Text excerpt:
* * * * * * *

You are viewing a plain text version of this content. The canonical link for it is here.
Posted to commits@hudi.apache.org by yi...@apache.org on 2023/02/02 18:23:35 UTC

[hudi] branch release-0.13.0 updated: [0.13.0 Only] Disable default Avro schema validation (#7802)

This is an automated email from the ASF dual-hosted git repository.

yihua pushed a commit to branch release-0.13.0
in repository https://gitbox.apache.org/repos/asf/hudi.git


The following commit(s) were added to refs/heads/release-0.13.0 by this push:
     new 3bcbdd09629 [0.13.0 Only] Disable default Avro schema validation (#7802)
3bcbdd09629 is described below

commit 3bcbdd096295b27ea19b5c116d02f44c793e6389
Author: Alexey Kudinkin <al...@gmail.com>
AuthorDate: Thu Feb 2 10:23:29 2023 -0800

    [0.13.0 Only] Disable default Avro schema validation (#7802)
    
    Disabling executing Avro schema validation by default.
---
 .../org/apache/hudi/config/HoodieWriteConfig.java  |  2 +-
 .../org/apache/hudi/HoodieSparkSqlWriter.scala     | 22 ++++++++++++++--------
 2 files changed, 15 insertions(+), 9 deletions(-)

* * * * * * *

About this task:
Render this sentence from the commit notice in Spanish: "This is an automated email from the ASF dual-hosted git repository." Rely only on the commit notice above.

Collected data:
* * * * * * *

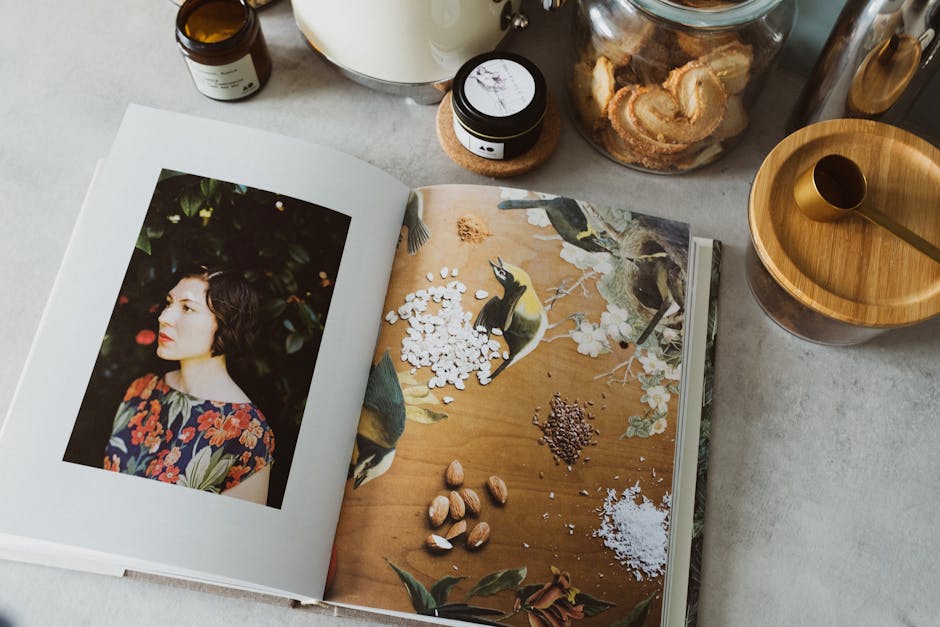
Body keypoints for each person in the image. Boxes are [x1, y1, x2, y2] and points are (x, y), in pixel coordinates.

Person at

* * * * * * *

Output of the exercise:
Este es un correo electrónico automático del repositorio git de doble alojamiento de la ASF.